Bir vakayı yazı İle meşru kılmak: 27 Mayıs örneği

Bu yazının amacı politik değildir. Büyük kriz anlarında yazının işlevselliğini ve anın her aşamasında yazının bir araç olarak nasıl kullanıldığını göstermektir.
Bu yazının amacı politik değildir. Büyük kriz anlarında yazının işlevselliğini ve anın her aşamasında yazının bir araç olarak nasıl kullanıldığını göstermektir.
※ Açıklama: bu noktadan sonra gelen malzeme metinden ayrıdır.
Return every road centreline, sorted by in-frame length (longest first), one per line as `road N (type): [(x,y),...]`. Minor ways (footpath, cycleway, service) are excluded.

Cumhuriyet, kuruluşunda dahi çok partili sisteme hemen geçememesinden olsa gerek, yüz yıllık ömrüne birkaç darbeyi sığdırmıştır. Demokrasi, ordunun dipçiğinin gölgesi altında var olmaya çalışmıştır. Darbenin olmadığı dönemlerde de ordu, iktidarlara parmak sallamayı ihmal etmemiş; varlığını her an hatırda tutmayı şiar edinmiştir. Nitekim kanlı 15 Temmuz darbe/terör girişimi milletin iradesi neticesinde bastırıldığında, halkın ve aydınların gündemi “Türkiye’de bir daha darbe yapılamaz mı?” sorusu etrafında şekillenmiştir. Çünkü Türkiye’de bir daha darbe yapılamama ihtimali, ihtimalken dahi herkesin içini rahatlatacak bir düşüncedir.
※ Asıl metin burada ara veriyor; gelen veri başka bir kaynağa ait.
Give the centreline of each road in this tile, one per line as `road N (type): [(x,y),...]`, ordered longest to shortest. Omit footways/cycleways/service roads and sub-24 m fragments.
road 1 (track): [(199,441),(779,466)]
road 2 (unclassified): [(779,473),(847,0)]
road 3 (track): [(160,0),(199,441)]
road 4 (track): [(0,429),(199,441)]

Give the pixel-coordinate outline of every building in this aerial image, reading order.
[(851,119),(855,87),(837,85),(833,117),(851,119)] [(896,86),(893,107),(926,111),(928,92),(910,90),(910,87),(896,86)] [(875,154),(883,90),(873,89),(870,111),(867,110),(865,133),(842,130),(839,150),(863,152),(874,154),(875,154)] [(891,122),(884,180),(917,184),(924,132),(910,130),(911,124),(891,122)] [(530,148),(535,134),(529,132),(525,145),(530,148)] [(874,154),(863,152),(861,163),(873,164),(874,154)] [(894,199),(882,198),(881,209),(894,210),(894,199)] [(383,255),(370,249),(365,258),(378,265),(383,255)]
Esasında her darbe kültür sanat alanına da onarılması mümkün olmayan zararlar vermiştir. Kitap basımları durdurulmuş, gazeteler kapatılmış, adil yazarların kalemlerine engel konulmuş, düşünce üretimi sekteye uğramış, mürekkepler tabiri caizse dökülerek yok edilmiştir. Ama yine de her darbe döneminde darbeyi meşru kılma aracı olarak yazı seçilmiştir. Adil ve tarafsız olma ilkesini bir kenara bırakan yazarlar, aydınlar, gazeteciler kalemlerini darbenin lehine oynatmış, halk gözünde darbeye meşrutiyet kazandırmaya çalışmışlardır. Yazı öyle güçlüdür ki tarih onları ve onların bu ahlaksız tavırlarını da yazmış ve unutulmasına engel olmuştur!
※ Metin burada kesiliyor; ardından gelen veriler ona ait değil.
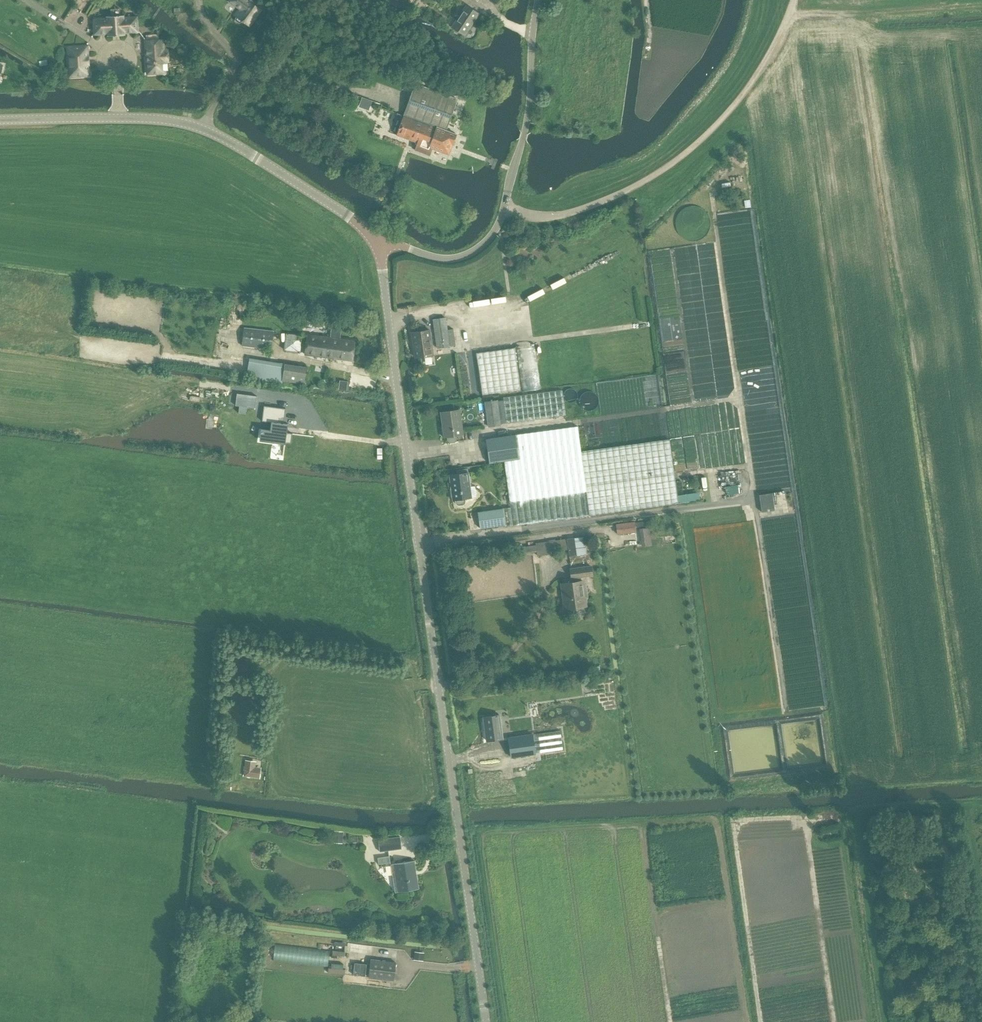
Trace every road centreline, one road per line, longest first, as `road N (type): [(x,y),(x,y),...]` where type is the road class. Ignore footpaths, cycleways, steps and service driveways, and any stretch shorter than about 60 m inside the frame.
road 1 (track): [(835,1021),(719,241)]
road 2 (tertiary): [(487,1021),(380,244)]
road 3 (track): [(874,40),(962,709),(981,765)]
road 4 (tertiary): [(380,244),(257,158),(189,124),(0,120)]
road 5 (unclassified): [(380,244),(449,259),(492,233),(528,115),(537,0)]
road 6 (track): [(419,544),(758,498)]
road 7 (track): [(475,436),(743,398)]
road 8 (track): [(753,465),(702,473),(675,258)]
road 9 (track): [(762,1021),(737,837),(751,821),(805,819)]
road 10 (track): [(789,15),(981,7)]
Siz Nihayet’in bu sayısına ulaştığınızda 27 Mayıs darbesinin yıl dönümünün üzerinden fazla zaman geçmemiş olacak. Bu yazı politik bir yazı olmayacak. Bu yazının amacı siyasi analizler yapmak veya darbe üzerinden büyük resmi okumayı amaçlamak değildir. Bu yazının amacı medyanın, kalemin işlevselliği ve gücünün ortaya çıkarılması, belirgin kılınması, aşikâr edilmesidir. Unutmayalım ki Orhan Koloğlu’na göre darbeyi gerçekleştiren Milli Birlik Komitesi üyeleri daha sonra gerçekleştirdikleri açıklamalarda “Bu eylem için esin ve fikirleri Türk basınından aldıklarını” ifade etmişlerdir! Darbeden önce gazeteler tarafından öne sürülen “Öğrenciler Kıyma Makinelerinden Geçirildi” başlıklı haber hakkında, dönemin Kim dergisi yöneticisi Orhan Birgit “Kıyma makinesi haberi dezanformasyondu” diyerek haberin yalan bir haber olduğunu itiraf etmiştir.

Medyada 27 Mayıs

Büyük olayların insanların zihninde kabul görmesi için muhakkak yazıya geçirilmesi, yazı ile aktarılması ve yazı aracılığıyla zihinlere işlenmesi şarttır.
Büyük olayların insanların zihninde kabul görmesi için muhakkak yazıya geçirilmesi, yazı ile aktarılması ve yazı aracılığıyla zihinlere işlenmesi şarttır.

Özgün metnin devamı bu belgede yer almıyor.